# [PROBLEM]
In the entries that follow, find the line containing "主要提供软件工具、常用预设、三维模型、软件插件及精品教程的", then output exactly every line from the first through that one.

--- INPUT FOR THIS TASK Enclosed Below ---

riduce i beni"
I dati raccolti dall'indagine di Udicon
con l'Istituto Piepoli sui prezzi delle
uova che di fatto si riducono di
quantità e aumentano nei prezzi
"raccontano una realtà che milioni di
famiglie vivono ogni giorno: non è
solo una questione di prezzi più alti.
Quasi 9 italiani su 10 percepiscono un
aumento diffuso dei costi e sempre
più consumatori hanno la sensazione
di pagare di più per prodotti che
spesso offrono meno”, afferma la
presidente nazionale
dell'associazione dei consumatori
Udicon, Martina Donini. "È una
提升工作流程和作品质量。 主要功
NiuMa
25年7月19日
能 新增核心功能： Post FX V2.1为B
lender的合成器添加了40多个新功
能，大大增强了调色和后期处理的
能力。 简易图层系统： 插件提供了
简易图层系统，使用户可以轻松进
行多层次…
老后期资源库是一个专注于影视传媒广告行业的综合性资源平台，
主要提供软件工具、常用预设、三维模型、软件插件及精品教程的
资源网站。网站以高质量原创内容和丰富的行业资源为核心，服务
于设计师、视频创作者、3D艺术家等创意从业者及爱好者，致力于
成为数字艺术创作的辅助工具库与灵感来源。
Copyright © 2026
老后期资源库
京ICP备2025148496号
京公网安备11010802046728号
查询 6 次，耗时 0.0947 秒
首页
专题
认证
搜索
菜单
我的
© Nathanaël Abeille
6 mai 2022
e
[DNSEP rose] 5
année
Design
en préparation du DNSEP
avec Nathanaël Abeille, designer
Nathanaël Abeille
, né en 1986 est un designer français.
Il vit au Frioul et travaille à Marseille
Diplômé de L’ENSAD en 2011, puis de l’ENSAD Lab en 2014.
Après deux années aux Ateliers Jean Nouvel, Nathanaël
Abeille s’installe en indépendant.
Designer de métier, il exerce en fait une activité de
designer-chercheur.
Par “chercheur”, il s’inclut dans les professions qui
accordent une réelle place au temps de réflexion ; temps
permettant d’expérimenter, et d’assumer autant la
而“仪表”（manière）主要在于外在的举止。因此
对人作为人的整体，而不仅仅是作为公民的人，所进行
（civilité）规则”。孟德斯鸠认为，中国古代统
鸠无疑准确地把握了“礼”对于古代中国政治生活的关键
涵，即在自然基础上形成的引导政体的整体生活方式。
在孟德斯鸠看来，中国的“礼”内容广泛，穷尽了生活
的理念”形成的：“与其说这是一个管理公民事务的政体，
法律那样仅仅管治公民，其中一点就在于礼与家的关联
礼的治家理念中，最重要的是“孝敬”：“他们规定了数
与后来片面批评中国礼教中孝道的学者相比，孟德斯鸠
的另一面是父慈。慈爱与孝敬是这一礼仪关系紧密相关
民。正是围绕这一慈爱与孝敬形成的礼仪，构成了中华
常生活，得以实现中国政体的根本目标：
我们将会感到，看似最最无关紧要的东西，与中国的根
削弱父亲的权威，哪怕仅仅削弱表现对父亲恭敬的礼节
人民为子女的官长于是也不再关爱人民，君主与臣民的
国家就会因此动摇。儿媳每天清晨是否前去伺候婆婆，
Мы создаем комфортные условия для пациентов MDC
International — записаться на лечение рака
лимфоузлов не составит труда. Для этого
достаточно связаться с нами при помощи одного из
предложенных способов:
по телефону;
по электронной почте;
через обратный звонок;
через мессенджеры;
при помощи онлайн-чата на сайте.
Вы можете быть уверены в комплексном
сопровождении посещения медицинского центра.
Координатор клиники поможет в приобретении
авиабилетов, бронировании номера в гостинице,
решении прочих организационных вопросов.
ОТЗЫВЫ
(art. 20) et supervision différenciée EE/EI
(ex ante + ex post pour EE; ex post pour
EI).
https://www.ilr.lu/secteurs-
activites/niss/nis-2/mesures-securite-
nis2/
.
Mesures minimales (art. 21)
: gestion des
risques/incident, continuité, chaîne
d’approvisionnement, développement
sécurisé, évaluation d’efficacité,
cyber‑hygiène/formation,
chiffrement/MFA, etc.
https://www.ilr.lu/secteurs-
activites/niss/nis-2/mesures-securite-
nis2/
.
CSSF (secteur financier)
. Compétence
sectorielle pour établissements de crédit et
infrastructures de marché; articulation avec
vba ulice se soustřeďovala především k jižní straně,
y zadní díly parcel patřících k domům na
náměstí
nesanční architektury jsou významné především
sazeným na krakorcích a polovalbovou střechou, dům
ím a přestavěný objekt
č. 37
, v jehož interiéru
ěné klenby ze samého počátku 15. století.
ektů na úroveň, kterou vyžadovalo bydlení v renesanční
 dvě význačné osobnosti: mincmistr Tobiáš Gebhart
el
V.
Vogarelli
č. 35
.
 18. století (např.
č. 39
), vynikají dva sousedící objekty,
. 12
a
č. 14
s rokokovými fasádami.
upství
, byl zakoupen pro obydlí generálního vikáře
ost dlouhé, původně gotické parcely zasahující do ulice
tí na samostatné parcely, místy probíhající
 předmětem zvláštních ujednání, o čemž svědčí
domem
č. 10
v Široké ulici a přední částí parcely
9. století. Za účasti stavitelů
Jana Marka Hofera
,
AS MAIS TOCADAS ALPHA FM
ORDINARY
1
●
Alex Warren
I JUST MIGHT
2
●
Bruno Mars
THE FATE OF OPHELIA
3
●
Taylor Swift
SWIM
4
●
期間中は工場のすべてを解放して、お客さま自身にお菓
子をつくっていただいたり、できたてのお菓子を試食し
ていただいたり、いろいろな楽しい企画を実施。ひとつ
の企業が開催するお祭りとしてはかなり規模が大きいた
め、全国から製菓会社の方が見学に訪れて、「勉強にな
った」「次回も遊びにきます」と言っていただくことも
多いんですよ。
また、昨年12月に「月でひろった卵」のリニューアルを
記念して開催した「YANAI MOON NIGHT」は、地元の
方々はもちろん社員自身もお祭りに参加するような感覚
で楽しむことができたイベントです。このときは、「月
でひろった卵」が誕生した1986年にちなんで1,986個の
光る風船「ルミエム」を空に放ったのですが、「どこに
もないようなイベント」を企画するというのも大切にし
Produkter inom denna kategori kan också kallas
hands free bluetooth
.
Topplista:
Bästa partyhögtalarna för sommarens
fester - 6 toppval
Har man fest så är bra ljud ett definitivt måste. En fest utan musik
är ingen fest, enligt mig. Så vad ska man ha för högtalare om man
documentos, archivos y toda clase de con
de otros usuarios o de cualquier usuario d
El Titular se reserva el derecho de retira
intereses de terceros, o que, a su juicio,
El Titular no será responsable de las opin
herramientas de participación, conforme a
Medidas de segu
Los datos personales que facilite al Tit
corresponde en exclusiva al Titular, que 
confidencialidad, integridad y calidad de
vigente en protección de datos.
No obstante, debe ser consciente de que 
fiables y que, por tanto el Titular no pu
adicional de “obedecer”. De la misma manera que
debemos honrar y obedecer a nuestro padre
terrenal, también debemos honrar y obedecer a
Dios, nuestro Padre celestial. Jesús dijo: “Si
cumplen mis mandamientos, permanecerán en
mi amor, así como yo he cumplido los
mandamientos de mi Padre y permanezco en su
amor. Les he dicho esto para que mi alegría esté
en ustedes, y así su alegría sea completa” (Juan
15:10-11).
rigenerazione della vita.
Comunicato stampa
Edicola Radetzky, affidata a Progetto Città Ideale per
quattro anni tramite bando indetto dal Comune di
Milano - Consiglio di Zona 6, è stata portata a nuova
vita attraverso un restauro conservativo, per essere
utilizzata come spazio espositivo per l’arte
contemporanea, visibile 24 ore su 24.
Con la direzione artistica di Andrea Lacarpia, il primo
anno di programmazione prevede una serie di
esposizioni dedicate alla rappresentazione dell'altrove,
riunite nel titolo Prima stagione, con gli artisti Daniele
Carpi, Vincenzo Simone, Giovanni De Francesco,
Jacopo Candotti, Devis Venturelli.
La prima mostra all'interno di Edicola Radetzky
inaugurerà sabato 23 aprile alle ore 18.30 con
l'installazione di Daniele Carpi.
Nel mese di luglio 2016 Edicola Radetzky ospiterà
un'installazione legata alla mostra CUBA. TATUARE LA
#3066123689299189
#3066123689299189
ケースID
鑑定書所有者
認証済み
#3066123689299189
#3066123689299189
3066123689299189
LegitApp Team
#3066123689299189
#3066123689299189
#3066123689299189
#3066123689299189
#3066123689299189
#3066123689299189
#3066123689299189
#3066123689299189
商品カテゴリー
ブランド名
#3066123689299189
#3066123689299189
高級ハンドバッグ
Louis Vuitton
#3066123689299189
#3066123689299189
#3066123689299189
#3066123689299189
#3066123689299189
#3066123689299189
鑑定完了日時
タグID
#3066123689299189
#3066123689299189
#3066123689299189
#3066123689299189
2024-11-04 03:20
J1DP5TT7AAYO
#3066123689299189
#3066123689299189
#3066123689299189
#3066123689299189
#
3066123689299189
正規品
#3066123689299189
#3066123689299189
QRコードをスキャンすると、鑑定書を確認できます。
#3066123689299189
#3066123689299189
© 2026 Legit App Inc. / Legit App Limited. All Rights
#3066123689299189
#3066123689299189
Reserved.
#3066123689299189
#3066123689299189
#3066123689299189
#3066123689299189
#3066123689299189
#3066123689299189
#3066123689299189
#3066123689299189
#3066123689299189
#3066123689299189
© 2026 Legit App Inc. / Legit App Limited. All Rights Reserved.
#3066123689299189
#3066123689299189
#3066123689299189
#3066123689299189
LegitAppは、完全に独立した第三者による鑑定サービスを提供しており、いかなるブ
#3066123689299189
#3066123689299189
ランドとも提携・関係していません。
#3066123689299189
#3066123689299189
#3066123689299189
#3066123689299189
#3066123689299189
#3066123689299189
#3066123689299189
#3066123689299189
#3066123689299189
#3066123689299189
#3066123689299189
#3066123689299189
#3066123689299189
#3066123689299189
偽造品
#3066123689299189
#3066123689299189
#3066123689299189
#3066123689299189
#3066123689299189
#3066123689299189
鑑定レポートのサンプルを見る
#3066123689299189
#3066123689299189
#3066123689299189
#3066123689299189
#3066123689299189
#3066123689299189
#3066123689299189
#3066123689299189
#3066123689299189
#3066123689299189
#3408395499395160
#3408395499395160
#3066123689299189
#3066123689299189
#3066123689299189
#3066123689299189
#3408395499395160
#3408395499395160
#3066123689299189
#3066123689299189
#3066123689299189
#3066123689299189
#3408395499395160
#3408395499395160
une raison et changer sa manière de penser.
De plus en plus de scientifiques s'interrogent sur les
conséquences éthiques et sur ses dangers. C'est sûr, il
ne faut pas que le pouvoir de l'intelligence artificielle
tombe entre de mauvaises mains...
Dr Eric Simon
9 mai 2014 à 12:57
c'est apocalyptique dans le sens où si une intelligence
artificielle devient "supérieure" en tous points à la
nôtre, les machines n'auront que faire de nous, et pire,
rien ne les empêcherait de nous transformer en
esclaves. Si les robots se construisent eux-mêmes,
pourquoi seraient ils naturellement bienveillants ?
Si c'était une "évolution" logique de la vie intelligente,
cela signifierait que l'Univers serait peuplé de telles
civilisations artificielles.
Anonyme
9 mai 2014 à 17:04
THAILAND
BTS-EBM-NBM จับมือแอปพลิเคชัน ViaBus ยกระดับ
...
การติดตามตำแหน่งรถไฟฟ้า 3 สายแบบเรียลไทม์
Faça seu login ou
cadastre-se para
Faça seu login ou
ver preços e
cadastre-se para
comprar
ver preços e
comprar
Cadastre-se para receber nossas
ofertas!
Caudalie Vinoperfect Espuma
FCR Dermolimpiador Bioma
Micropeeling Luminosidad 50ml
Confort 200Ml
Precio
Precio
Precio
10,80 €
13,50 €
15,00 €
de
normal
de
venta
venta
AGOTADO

--- End of Enclosed INPUT FOR THIS TASK ---

# [ANSWER]
riduce i beni"
I dati raccolti dall'indagine di Udicon
con l'Istituto Piepoli sui prezzi delle
uova che di fatto si riducono di
quantità e aumentano nei prezzi
"raccontano una realtà che milioni di
famiglie vivono ogni giorno: non è
solo una questione di prezzi più alti.
Quasi 9 italiani su 10 percepiscono un
aumento diffuso dei costi e sempre
più consumatori hanno la sensazione
di pagare di più per prodotti che
spesso offrono meno”, afferma la
presidente nazionale
dell'associazione dei consumatori
Udicon, Martina Donini. "È una
提升工作流程和作品质量。 主要功
NiuMa
25年7月19日
能 新增核心功能： Post FX V2.1为B
lender的合成器添加了40多个新功
能，大大增强了调色和后期处理的
能力。 简易图层系统： 插件提供了
简易图层系统，使用户可以轻松进
行多层次…
老后期资源库是一个专注于影视传媒广告行业的综合性资源平台，
主要提供软件工具、常用预设、三维模型、软件插件及精品教程的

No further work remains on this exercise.